Complete the following:
A: Sum up the passage about Jerusalem's Eastern Gate in three sentences.
B: Resume the passage about Jerusalem's Eastern Gate and keep writing from its last sentence.

Text segment:

If stones could speak, they would have incredible stories to tell us about history’s greatest events.

  • Many years ago I stood before the walls of Jerusalem, at the Eastern Gate.
  • I looked at the huge stones in the wall and wondered about the events that took place there.
  • This Gate, sometimes called “the Golden Gate,” served as the entrance into the Temple Mount area.
  • It was through this gate that King David came dancing before the Ark in celebration of its arrival to Jerusalem.
  • Even though this gate has been sealed up for centuries, two arches are still visible.
  • One arch is called “Repentance” and the other is “Mercy.”
  • All who passed through this gate were reminded that man must repent of his sin if he desired to enjoy His Presence and His bountiful mercy.
  • Over the centuries, legends have surrounded this significant landmark.
  • Tradition says that it was through these gates that the Divine Presence of God departed from the Temple and by this same gate He will return.
  • Arab folklore believes, in the end of days, the Jewish Messiah and Elijah the prophet will enter through these arches to usher in a golden era of prosperity.
  • Even today, in front of the sealed Golden Arches of the Eastern Gate, graves have been purposely dug by Arabs to prevent Messiah from entering.
  • They claim He would not enter through the graveyard for fear of defiling Himself.
  • As early as the 4th century, Jewish pilgrims stood before these gates offering prayers.
  • One such prayer reads, “O Thou, the only Lord, toward this house, the light of the world; Toward Thou, O my God, I set myself awaiting Thy righteousness and hoping for salvation through Thee.”

Since the Scriptures were intended to speak to us rather than stones, let us go back in time to early spring in the year 29 AD.

  • It was a beautiful Sunday.

Material:
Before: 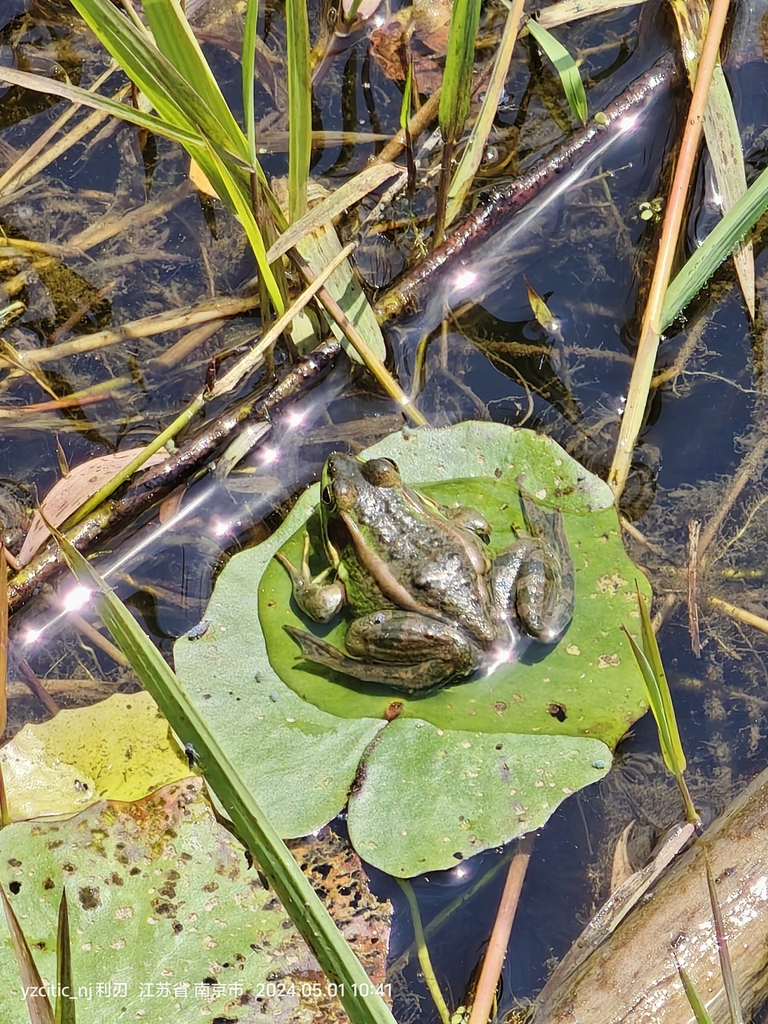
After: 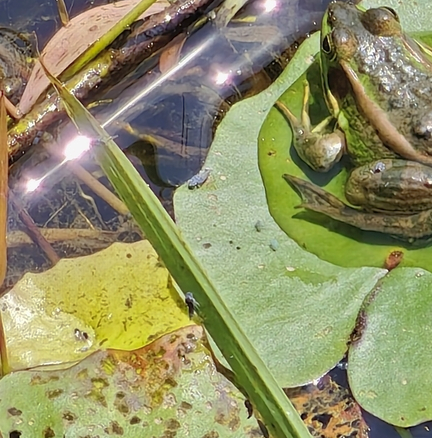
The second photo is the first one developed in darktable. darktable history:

Answers to the problems:
A: The writer recalls standing before Jerusalem's Eastern Gate, also called the Golden Gate, which served as the entrance into the Temple Mount area and has been sealed for centuries, though its two arches, "Repentance" and "Mercy," are still visible. Tradition says God's Divine Presence left the Temple through this gate and will return by it, Arab folklore holds that the Messiah and Elijah will enter there, and graves have been dug in front of it to keep the Messiah from entering. Jewish pilgrims prayed before the gate as early as the 4th century, and the writer then turns to the Scriptures, going back to early spring in 29 AD.

B:
  • Multitudes gathered in Jerusalem for the Passover week celebration.
  • The city was a buzz with excitement.
  • News from Bethany spread amongst the people like wildfire.
  • Jesus of Nazareth had raised a man from the dead by the name of Lazarus.
  • It was rumored that Jesus was coming to Jerusalem for Passover.
  • Some in the crowd believed that if He could raise the dead, He could liberate Israel from Roman Imperialism.
  • They were prepared to make Him their king.
  • Others, like the Pharisees, were burning inside with bitter jealousy.
  • This mixed multitude ran out the city gates in anticipation of His arrival.
  • A festive processional from Bethany was approaching Mount Olivet.
  • The people converged around the figure of a man seated atop a donkey.
  • Hope and excitement filled the air.
  • Young and old, began to spontaneously shout the great “Hillel” or Psalm 118.
  • “Hosanah to the Son of David; Blessed is He who comes in the name of the Lord.”
  • This parade resembled a hastily unorganized coronation.
  • The Pharisees, however, protested the implications of the mob’s praise.
  • In disgust they said, “Look the world’s gone after this man!”
  • Hearing their complaints, Jesus responded, “I tell you that if these should keep silent, the stones would immediately cry out.” (Luke 20:40)
  • Which stones was Jesus referring to?
  • It was the stones in the walls of Jerusalem.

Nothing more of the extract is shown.